(Records from a data collection)

══════

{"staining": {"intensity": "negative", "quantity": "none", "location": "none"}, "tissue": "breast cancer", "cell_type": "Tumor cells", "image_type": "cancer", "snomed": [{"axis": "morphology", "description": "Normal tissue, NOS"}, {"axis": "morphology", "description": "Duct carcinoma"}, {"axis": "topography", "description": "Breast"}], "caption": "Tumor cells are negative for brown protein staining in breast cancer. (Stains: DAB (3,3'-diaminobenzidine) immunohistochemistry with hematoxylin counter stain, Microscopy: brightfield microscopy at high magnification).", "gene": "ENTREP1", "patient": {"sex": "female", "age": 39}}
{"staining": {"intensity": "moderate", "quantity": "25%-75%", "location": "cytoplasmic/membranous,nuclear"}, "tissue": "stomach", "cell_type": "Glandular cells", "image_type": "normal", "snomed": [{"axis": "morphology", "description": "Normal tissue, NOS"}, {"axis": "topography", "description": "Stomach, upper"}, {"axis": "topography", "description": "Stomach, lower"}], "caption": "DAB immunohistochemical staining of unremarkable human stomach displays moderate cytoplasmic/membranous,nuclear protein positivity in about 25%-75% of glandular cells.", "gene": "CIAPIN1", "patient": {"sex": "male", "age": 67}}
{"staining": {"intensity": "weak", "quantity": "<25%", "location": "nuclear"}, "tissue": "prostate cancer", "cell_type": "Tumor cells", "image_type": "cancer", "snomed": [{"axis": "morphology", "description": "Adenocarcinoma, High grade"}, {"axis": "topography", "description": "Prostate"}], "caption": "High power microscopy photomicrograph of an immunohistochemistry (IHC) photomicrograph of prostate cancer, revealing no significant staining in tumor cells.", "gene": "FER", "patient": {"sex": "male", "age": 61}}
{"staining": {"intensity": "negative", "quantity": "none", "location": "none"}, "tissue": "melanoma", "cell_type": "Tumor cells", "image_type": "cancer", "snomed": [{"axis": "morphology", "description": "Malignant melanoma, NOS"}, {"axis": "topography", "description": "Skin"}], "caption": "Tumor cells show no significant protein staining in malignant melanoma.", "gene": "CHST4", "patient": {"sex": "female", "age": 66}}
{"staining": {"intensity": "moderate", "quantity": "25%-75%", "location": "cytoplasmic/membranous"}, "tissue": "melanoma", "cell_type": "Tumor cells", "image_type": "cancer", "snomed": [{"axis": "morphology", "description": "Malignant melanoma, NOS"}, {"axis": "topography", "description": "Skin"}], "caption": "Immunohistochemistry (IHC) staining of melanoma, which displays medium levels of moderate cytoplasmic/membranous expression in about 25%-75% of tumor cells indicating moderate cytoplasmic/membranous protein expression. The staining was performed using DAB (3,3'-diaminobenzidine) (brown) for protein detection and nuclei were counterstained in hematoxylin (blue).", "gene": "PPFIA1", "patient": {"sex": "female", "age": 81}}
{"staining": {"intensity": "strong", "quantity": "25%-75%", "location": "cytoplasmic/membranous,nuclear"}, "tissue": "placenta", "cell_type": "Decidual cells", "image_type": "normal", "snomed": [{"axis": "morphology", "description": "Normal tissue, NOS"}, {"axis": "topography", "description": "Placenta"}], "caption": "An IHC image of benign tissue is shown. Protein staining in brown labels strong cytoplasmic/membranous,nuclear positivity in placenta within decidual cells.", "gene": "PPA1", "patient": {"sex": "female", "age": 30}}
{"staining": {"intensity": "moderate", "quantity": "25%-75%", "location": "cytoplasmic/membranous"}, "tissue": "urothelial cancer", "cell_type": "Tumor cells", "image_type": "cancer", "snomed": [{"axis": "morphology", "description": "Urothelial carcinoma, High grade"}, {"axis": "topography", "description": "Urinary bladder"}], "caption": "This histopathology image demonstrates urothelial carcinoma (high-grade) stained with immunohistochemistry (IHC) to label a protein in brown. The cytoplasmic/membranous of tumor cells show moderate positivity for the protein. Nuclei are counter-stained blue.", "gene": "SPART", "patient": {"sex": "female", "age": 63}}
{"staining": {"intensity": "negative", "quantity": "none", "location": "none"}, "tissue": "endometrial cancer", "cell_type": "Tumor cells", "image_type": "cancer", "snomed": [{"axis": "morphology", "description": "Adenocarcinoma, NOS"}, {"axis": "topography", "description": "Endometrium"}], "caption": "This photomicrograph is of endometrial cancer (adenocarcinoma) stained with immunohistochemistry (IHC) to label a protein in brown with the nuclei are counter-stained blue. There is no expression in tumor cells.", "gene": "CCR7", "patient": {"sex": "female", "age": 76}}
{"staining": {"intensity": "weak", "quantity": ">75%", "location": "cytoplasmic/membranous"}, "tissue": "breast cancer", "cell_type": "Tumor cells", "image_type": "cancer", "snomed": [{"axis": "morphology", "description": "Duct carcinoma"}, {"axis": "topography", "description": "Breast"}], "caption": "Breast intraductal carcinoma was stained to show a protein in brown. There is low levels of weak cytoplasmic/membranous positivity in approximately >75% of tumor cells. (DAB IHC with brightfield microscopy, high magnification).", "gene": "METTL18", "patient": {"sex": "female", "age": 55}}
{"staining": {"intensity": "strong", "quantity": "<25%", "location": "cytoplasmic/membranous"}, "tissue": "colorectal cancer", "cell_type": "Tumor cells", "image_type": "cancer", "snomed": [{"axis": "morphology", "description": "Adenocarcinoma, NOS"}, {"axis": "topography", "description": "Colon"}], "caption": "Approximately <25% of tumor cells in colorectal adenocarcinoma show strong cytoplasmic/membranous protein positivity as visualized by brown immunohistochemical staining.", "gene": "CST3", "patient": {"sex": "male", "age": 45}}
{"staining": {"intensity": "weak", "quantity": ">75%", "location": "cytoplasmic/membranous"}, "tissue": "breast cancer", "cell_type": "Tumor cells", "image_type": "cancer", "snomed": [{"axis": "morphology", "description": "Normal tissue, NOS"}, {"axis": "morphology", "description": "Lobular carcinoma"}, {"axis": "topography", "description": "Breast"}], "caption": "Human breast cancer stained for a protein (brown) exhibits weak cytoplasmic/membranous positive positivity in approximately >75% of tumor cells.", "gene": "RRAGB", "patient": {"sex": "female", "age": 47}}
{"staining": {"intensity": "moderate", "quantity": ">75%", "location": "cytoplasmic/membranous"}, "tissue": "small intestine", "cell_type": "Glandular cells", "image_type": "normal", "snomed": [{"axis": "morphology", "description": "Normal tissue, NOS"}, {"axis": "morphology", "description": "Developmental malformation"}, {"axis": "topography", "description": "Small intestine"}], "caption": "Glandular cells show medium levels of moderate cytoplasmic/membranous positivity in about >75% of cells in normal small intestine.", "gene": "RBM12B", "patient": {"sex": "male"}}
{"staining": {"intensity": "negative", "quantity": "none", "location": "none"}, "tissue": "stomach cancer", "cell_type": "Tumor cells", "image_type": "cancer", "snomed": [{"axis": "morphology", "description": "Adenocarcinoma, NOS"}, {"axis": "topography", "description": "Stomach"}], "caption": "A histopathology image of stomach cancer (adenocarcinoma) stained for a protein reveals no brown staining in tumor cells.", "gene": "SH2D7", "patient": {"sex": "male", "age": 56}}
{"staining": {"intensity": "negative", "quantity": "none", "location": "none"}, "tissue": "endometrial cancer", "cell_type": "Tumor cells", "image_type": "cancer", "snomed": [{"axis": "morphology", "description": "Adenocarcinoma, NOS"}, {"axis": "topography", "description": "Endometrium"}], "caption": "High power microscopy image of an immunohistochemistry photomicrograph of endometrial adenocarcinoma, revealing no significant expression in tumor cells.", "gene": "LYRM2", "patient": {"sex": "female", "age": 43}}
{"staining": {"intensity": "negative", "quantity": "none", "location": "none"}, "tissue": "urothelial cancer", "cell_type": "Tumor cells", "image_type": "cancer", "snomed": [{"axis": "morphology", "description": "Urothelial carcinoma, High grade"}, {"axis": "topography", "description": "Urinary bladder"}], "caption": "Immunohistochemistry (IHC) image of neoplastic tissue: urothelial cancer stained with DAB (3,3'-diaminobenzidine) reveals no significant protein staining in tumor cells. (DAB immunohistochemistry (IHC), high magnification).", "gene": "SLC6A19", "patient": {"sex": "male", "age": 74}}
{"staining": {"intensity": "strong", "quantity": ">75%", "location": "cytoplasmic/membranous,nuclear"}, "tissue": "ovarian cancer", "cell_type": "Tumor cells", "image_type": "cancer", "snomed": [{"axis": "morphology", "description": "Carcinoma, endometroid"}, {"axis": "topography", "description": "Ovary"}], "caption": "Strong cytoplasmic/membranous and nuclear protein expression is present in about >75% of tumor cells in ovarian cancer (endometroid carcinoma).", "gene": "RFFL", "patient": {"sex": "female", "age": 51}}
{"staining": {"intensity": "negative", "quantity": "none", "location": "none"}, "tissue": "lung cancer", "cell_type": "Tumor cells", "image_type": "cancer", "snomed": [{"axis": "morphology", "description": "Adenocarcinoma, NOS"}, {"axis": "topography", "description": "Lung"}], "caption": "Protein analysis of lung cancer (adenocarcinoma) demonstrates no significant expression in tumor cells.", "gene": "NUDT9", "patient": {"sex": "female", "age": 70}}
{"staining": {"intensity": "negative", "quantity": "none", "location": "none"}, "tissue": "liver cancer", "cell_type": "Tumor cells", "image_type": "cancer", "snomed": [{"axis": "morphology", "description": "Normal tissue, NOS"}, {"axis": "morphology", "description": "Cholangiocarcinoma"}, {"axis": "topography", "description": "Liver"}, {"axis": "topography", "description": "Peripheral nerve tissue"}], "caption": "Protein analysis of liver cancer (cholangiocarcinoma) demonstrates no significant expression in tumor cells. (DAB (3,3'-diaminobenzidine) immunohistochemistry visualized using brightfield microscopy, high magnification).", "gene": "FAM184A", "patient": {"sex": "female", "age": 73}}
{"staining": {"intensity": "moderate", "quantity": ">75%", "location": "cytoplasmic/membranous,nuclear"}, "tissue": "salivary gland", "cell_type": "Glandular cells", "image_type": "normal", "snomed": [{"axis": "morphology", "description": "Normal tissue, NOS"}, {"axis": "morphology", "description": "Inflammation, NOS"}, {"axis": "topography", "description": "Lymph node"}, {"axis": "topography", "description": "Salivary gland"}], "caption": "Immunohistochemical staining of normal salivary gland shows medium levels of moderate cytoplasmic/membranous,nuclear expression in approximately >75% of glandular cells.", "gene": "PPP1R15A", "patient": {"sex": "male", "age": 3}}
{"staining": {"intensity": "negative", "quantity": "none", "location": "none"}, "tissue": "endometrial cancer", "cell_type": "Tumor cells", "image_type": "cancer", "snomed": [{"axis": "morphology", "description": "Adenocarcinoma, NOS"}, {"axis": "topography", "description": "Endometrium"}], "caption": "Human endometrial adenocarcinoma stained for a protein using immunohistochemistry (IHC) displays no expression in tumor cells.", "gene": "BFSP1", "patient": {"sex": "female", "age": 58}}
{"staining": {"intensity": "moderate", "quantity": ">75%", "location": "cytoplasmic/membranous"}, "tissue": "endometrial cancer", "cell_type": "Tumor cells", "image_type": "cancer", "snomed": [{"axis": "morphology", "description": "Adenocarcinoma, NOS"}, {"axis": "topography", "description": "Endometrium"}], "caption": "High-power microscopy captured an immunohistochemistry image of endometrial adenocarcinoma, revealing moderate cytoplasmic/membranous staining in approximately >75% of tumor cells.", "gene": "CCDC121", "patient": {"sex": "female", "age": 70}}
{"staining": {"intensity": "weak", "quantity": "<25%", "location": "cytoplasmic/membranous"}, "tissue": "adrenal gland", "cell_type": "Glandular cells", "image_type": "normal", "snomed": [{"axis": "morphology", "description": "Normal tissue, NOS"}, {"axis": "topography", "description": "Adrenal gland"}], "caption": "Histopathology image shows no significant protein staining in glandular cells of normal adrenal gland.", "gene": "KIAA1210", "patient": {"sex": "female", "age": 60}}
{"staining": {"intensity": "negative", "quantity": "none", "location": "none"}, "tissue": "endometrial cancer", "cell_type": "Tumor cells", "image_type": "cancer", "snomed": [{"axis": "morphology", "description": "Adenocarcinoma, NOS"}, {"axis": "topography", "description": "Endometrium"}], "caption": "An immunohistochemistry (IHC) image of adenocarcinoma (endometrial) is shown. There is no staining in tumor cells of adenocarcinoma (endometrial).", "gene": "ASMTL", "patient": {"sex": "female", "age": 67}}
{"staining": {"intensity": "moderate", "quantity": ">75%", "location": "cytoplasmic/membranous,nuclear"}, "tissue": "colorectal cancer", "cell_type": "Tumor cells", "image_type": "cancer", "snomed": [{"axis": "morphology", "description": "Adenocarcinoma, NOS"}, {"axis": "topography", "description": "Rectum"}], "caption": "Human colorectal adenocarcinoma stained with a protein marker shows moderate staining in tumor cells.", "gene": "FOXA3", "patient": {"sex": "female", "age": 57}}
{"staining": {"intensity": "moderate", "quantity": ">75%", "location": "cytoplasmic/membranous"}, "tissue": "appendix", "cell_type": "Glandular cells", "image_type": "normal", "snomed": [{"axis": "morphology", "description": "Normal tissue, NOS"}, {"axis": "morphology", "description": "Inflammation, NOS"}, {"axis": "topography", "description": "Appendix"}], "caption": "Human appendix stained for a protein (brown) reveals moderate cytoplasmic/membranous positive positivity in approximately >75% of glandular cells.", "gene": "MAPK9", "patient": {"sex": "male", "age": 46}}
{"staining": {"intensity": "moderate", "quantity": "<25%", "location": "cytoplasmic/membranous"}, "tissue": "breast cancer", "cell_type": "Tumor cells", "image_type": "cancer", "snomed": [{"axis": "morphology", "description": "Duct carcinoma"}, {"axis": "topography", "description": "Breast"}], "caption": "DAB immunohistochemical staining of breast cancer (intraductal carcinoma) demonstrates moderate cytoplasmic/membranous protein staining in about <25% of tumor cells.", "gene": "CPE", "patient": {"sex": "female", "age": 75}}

══════

• **Task directions**:
Where in the records above does the word "visualized" appear? Copy each line that holds it.

• **Solution for this exercise**:
{"staining": {"intensity": "strong", "quantity": "<25%", "location": "cytoplasmic/membranous"}, "tissue": "colorectal cancer", "cell_type": "Tumor cells", "image_type": "cancer", "snomed": [{"axis": "morphology", "description": "Adenocarcinoma, NOS"}, {"axis": "topography", "description": "Colon"}], "caption": "Approximately <25% of tumor cells in colorectal adenocarcinoma show strong cytoplasmic/membranous protein positivity as visualized by brown immunohistochemical staining.", "gene": "CST3", "patient": {"sex": "male", "age": 45}}
{"staining": {"intensity": "negative", "quantity": "none", "location": "none"}, "tissue": "liver cancer", "cell_type": "Tumor cells", "image_type": "cancer", "snomed": [{"axis": "morphology", "description": "Normal tissue, NOS"}, {"axis": "morphology", "description": "Cholangiocarcinoma"}, {"axis": "topography", "description": "Liver"}, {"axis": "topography", "description": "Peripheral nerve tissue"}], "caption": "Protein analysis of liver cancer (cholangiocarcinoma) demonstrates no significant expression in tumor cells. (DAB (3,3'-diaminobenzidine) immunohistochemistry visualized using brightfield microscopy, high magnification).", "gene": "FAM184A", "patient": {"sex": "female", "age": 73}}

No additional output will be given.